Twenty-one patients with WT1/HLA-A*2402–positive recurrent GBM were included in a Phase II clinical study of WT1 vaccine therapy. In all patients, the tumors were resistant to standard therapy. Patients received intra-dermal injections of an HLA-A*2402–restricted, modified 9-mer WT1 peptide every week for 12 weeks. Tumor size, which was obtained by measuring the contrast-enhanced area on magnetic resonance images, was determined every 4 weeks. The responses were analyzed according to Response Evaluation Criteria in Solid Tumors (RECIST) 12 weeks after the initial vaccination. Patients who achieved an effective response continued to be vaccinated until tumor progression occurred. Progression-free survival and overall survival after initial WT1 treatment were estimated.

Results

The protocol was well tolerated; only local erythema occurred at the WT1 vaccine injection site.

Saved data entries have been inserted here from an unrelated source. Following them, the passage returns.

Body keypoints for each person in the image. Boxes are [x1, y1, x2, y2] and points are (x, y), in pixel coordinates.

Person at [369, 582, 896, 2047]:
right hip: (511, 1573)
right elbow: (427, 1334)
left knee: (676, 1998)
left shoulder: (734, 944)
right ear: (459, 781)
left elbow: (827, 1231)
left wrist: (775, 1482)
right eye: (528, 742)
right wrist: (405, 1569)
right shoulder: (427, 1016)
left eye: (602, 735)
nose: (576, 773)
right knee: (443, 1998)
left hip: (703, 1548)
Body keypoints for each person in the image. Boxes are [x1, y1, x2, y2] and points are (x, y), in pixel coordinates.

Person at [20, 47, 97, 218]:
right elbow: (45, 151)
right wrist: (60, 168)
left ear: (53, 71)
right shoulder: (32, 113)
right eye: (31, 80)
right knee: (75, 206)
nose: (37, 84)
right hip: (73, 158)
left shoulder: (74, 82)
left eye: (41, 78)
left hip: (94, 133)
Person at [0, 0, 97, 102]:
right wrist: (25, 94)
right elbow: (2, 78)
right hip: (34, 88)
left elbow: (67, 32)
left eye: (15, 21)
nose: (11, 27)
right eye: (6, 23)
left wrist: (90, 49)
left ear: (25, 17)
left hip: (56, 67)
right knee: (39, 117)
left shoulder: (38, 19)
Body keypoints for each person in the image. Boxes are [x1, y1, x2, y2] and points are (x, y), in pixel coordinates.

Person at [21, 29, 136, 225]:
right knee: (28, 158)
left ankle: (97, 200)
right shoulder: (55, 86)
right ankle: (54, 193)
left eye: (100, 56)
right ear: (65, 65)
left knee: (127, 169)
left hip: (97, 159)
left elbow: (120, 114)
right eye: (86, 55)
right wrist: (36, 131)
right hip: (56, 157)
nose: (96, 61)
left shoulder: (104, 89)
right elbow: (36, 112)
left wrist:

The clinical responses were as follows: partial response in 2 patients, stable disease in 10 patients, and progressive disease in 9 patients. No patient had a complete response. The overall response rate (cases with complete or partial response) was 9.5%, and the disease control rate (cases with complete or partial response as well as those in which disease was stable) was 57.1%. The median progression-free survival (PFS) period was 20.0 weeks, and the 6-month (26-week) PFS rate was 33.3%.

Conclusions

Although a small uncontrolled nonrandomized trial, this study showed that WT1 vaccine therapy for patients with WT1/HLA-A*2402–positive recurrent GBM was safe and produced a clinical response. Based on these results, further clinical studies of WT1 vaccine therapy in patients with malignant glioma are warranted.